# [ACTIVITY]
Reproduce the entries below word for word, from the line with "SDS_P2, Temp, SDS_P1" up to and including the line with "Reading left to right, what", and leave the pictures out.
Start of EXTRACTED MATERIAL
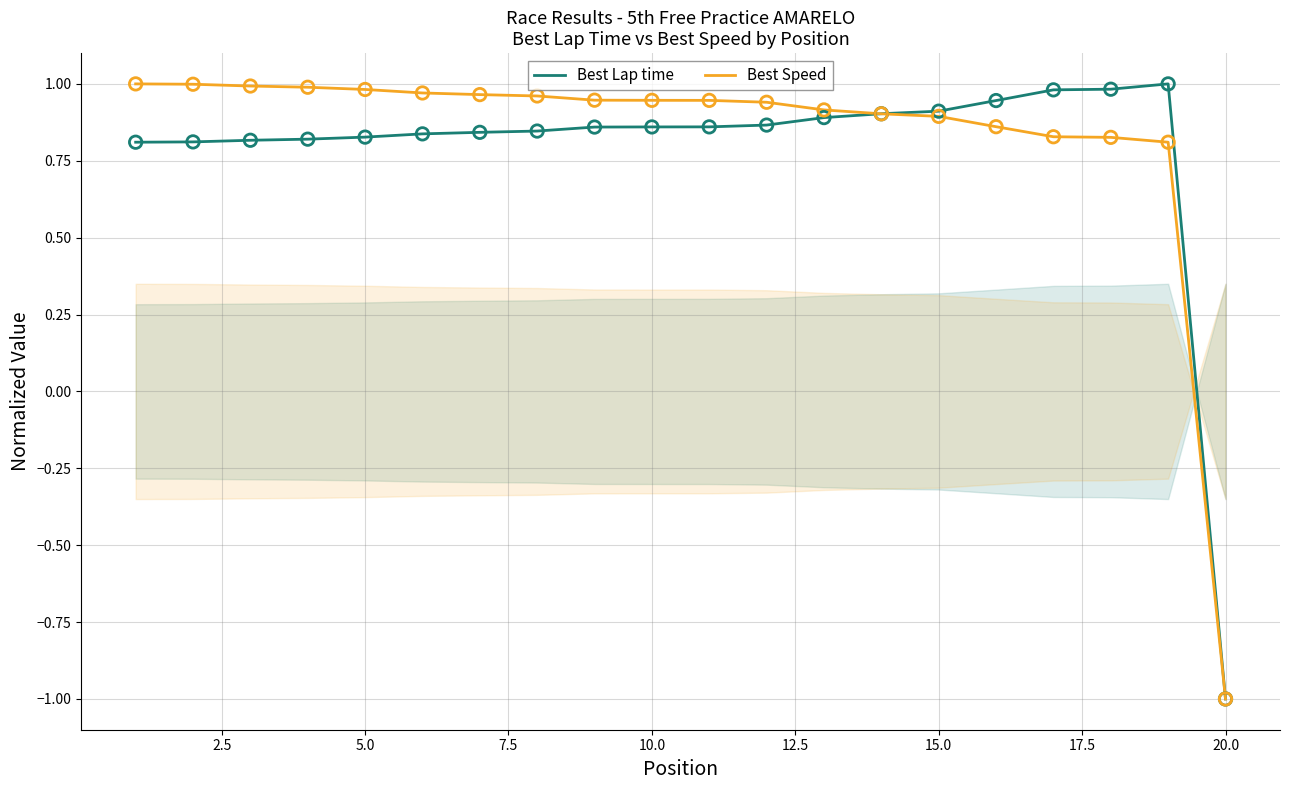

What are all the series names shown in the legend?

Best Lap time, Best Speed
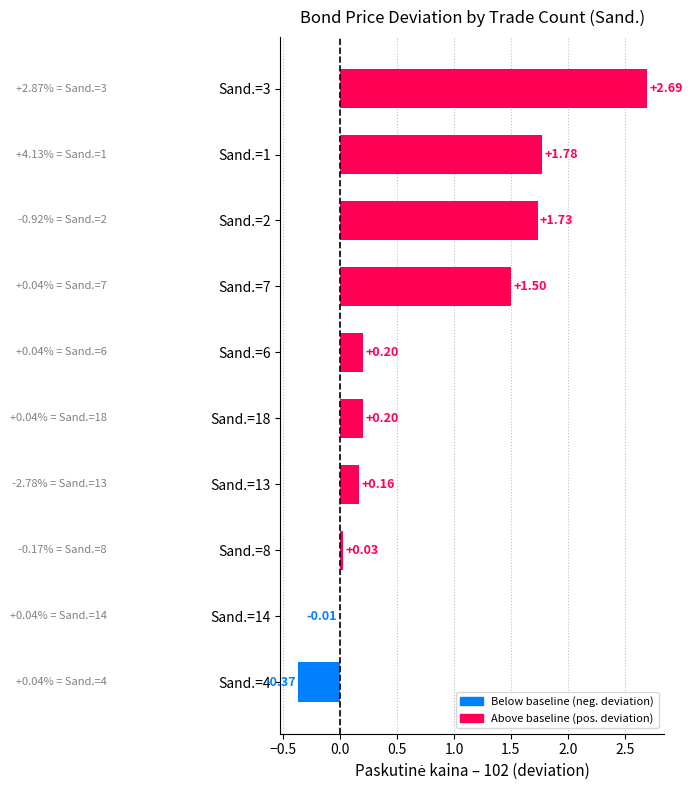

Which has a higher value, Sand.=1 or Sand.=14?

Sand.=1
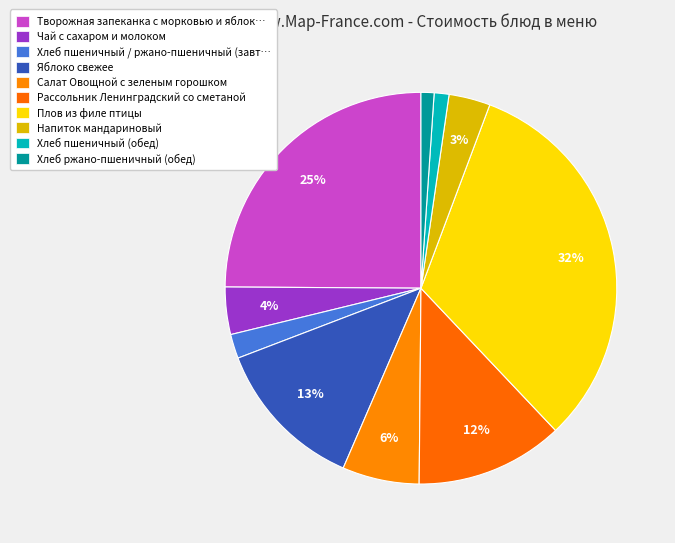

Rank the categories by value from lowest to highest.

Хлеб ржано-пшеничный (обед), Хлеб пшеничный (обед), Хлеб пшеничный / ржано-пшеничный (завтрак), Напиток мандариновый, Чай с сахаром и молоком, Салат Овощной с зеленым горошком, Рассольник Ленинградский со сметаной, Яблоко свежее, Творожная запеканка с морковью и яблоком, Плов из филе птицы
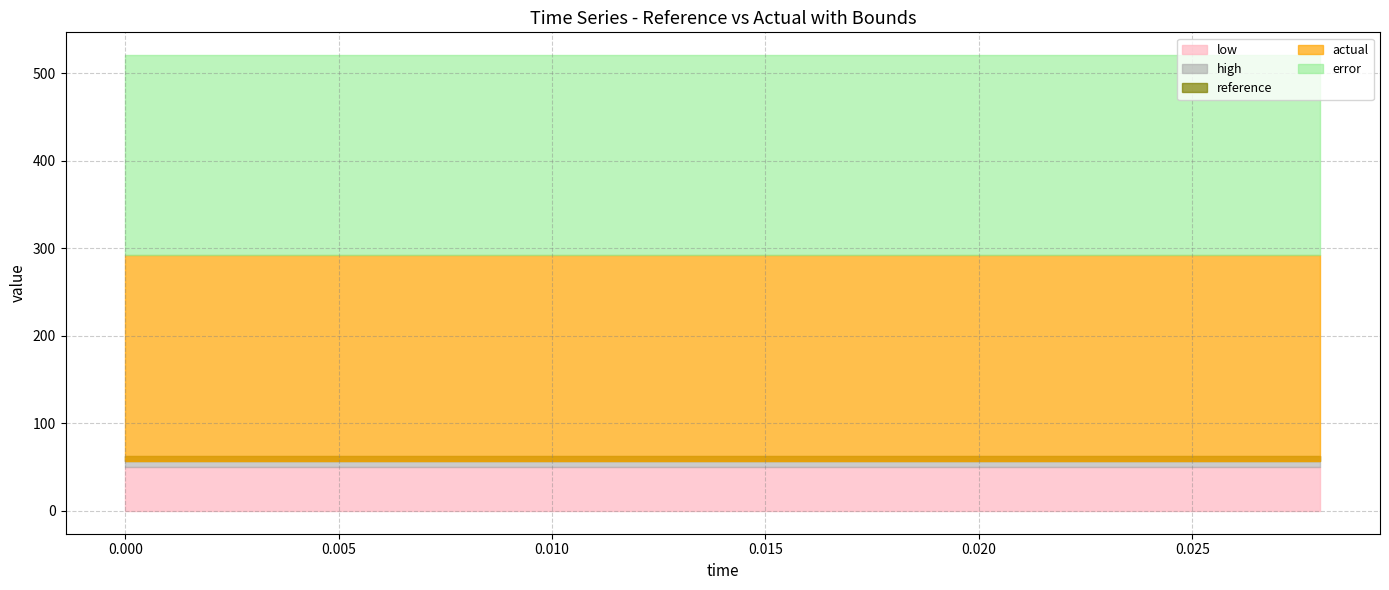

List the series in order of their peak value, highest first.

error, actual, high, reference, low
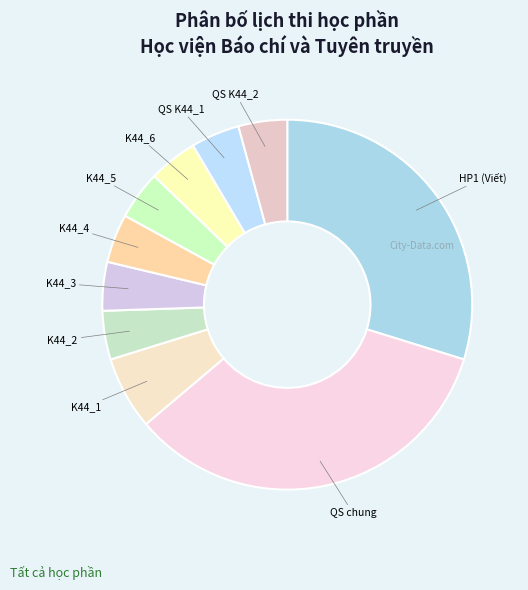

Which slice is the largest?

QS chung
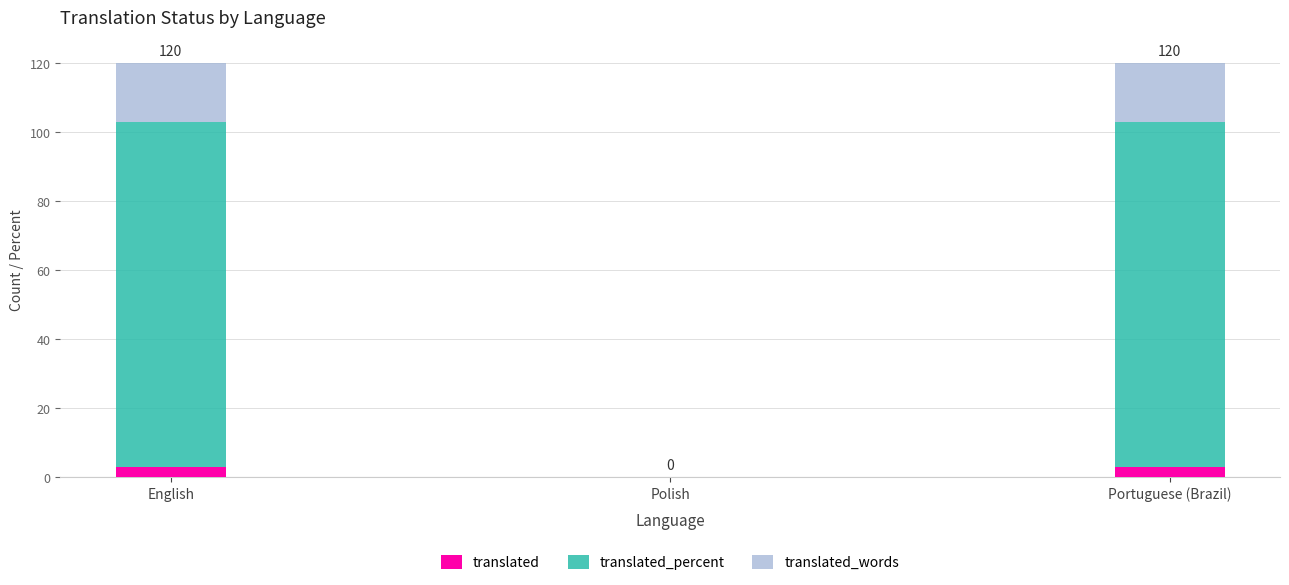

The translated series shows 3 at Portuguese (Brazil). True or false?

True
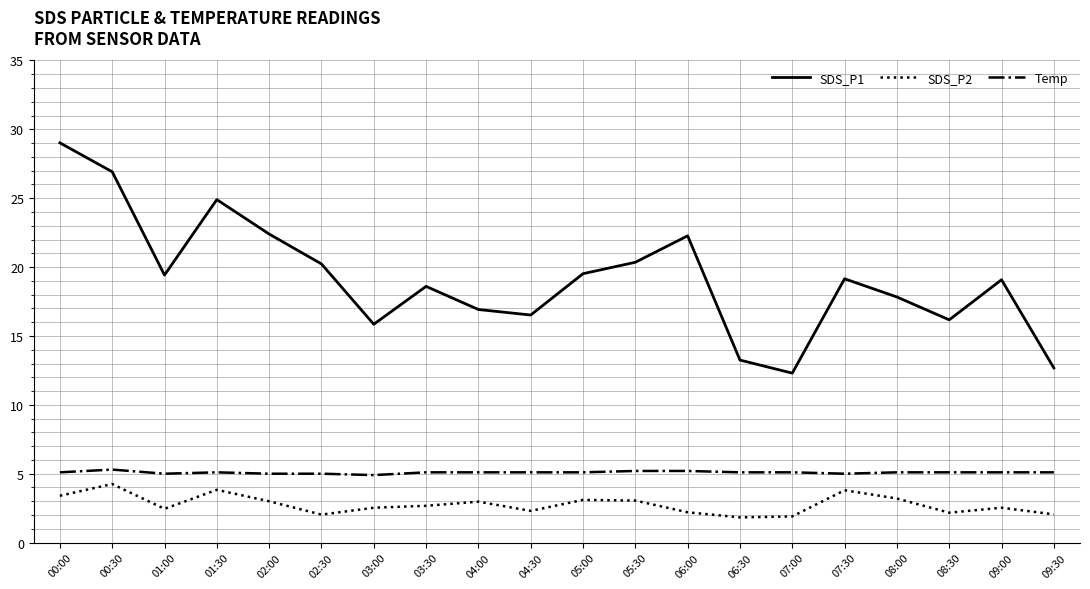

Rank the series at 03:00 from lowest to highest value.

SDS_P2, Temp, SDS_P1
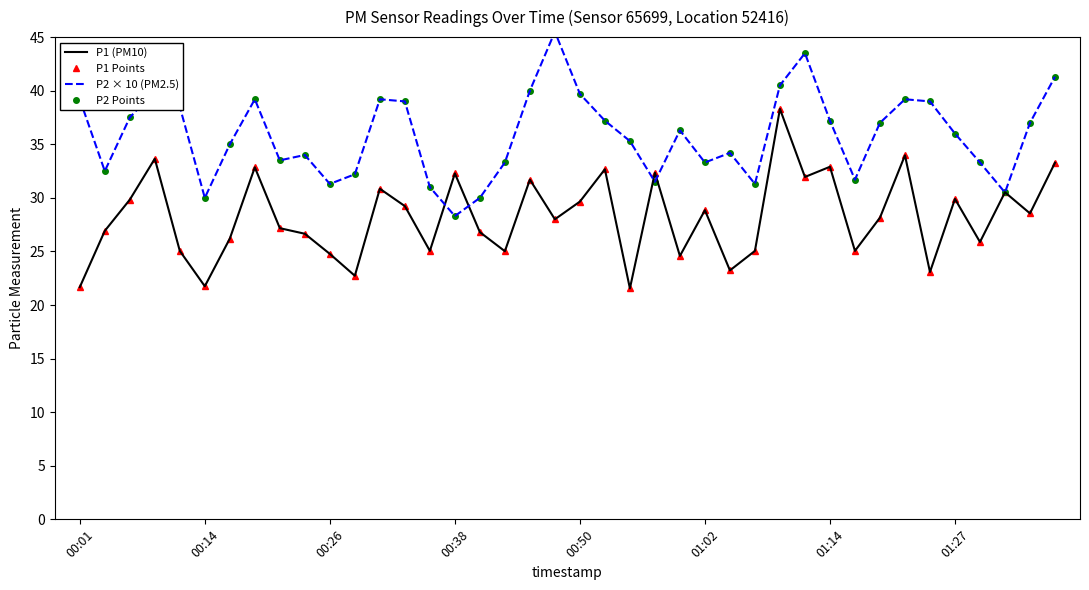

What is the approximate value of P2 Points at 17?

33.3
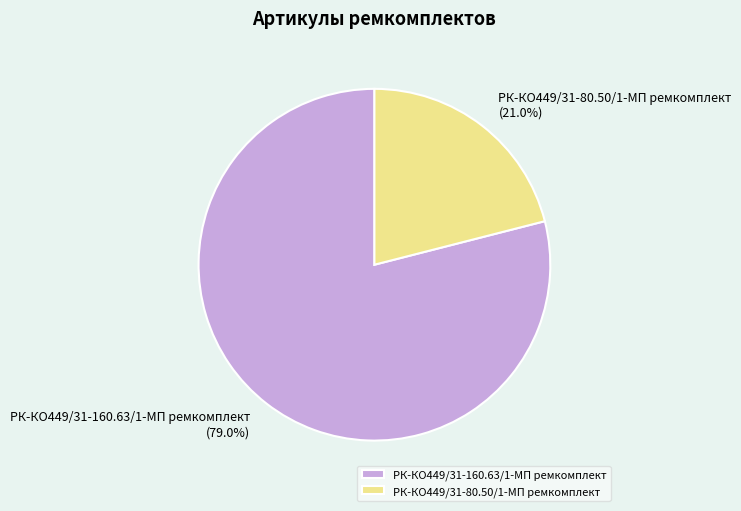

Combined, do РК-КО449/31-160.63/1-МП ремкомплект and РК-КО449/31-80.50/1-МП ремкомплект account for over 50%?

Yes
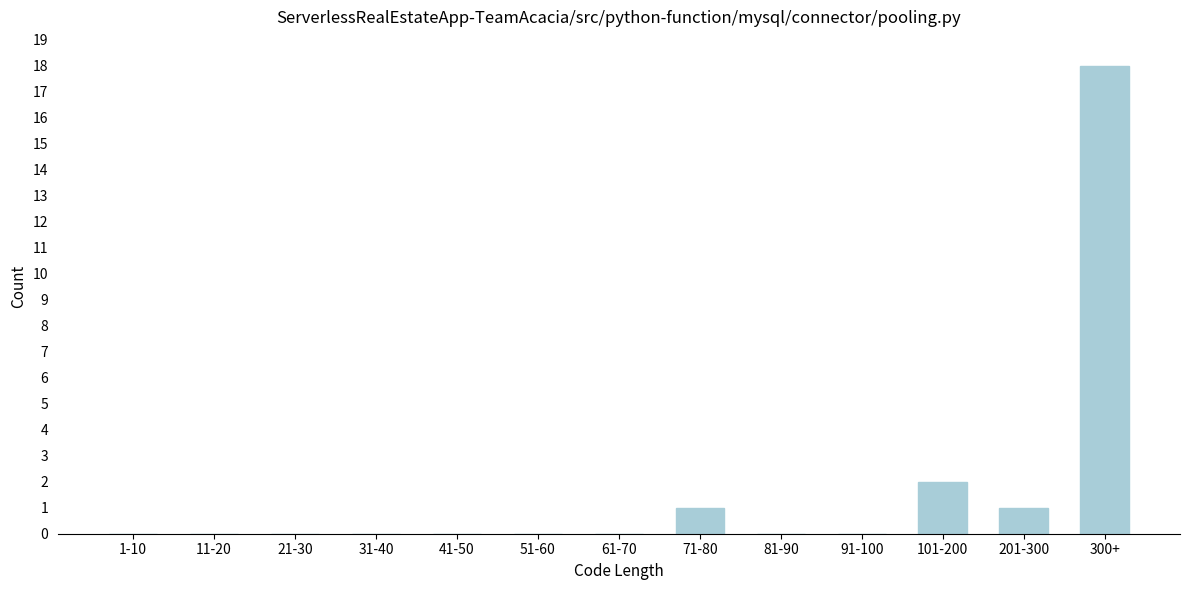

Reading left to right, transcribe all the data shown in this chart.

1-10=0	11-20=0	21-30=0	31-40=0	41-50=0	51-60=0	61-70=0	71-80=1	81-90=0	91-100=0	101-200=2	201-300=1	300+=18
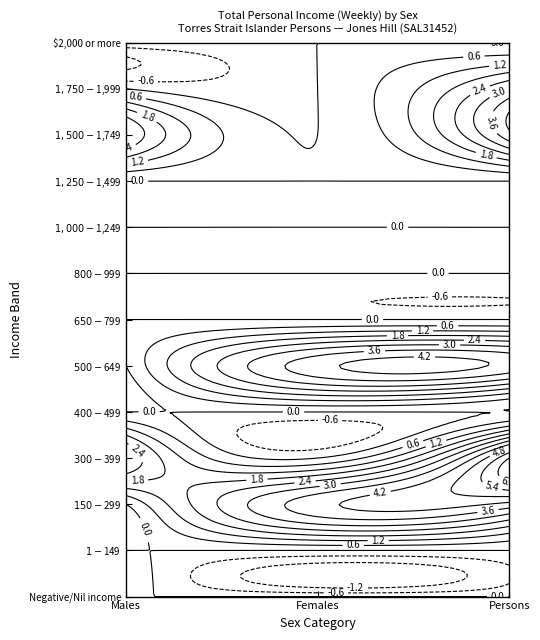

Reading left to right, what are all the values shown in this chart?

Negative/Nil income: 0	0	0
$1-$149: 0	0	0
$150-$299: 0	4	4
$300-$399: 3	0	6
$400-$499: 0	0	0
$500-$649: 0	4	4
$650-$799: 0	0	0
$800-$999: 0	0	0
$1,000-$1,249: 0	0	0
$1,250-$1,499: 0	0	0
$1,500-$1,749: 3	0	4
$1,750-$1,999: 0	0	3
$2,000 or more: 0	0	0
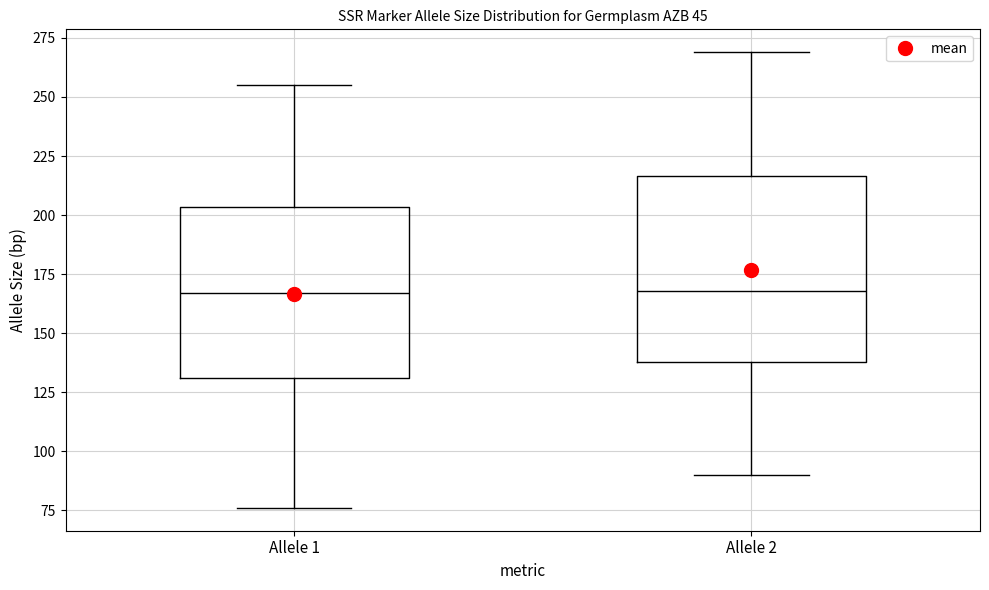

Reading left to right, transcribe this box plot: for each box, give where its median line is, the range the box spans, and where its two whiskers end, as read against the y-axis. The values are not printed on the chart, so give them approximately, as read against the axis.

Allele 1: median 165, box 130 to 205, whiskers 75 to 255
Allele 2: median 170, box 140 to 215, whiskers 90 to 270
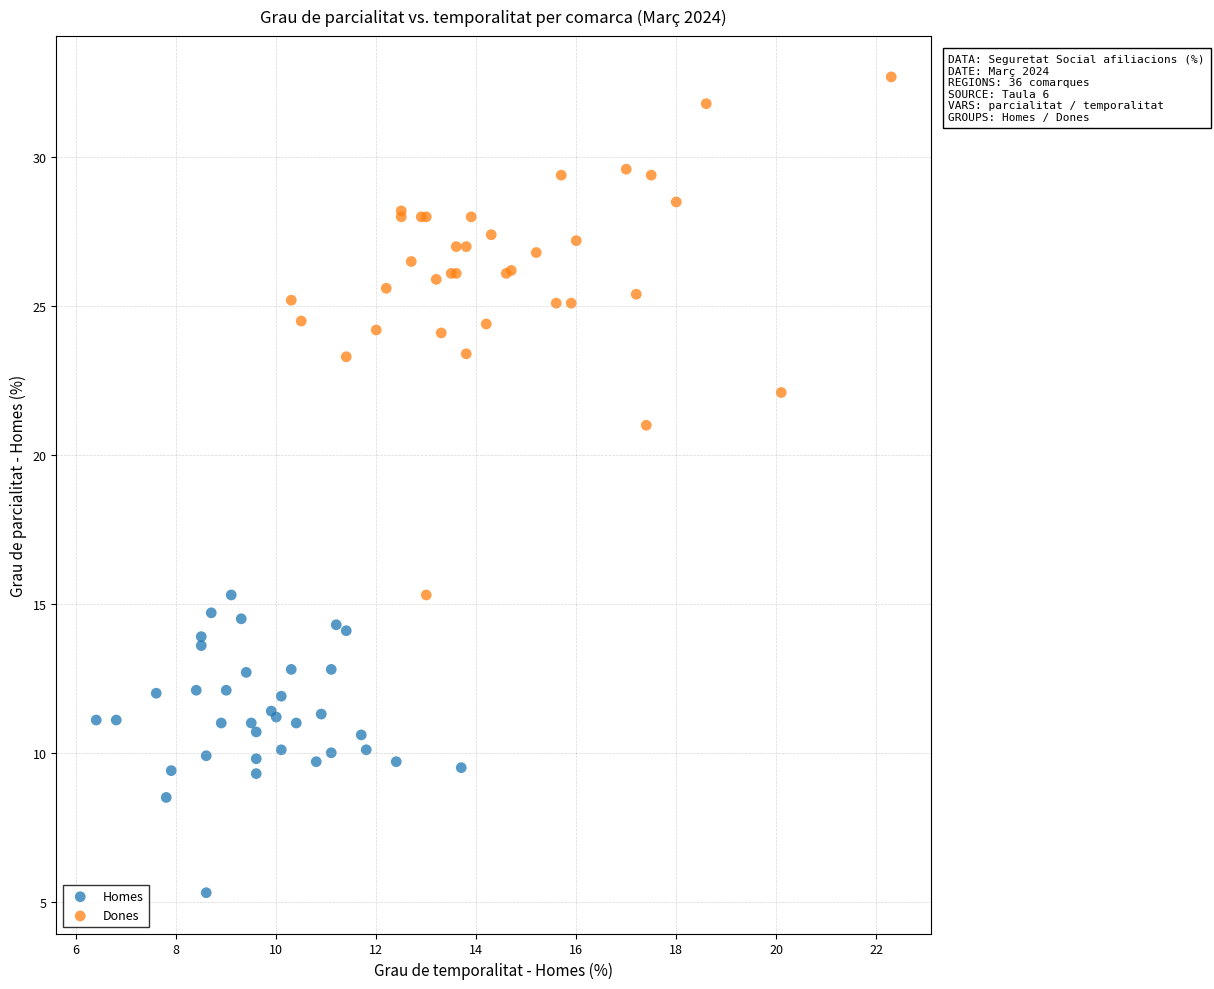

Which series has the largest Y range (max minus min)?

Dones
End of EXTRACTED MATERIAL
# [RESPONSE AREA]
SDS_P2, Temp, SDS_P1

What is the approximate value of P2 Points at 17?

33.3

Combined, do РК-КО449/31-160.63/1-МП ремкомплект and РК-КО449/31-80.50/1-МП ремкомплект account for over 50%?

Yes

Reading left to right, transcribe all the data shown in this chart.

1-10=0	11-20=0	21-30=0	31-40=0	41-50=0	51-60=0	61-70=0	71-80=1	81-90=0	91-100=0	101-200=2	201-300=1	300+=18

Reading left to right, what are all the values shown in this chart?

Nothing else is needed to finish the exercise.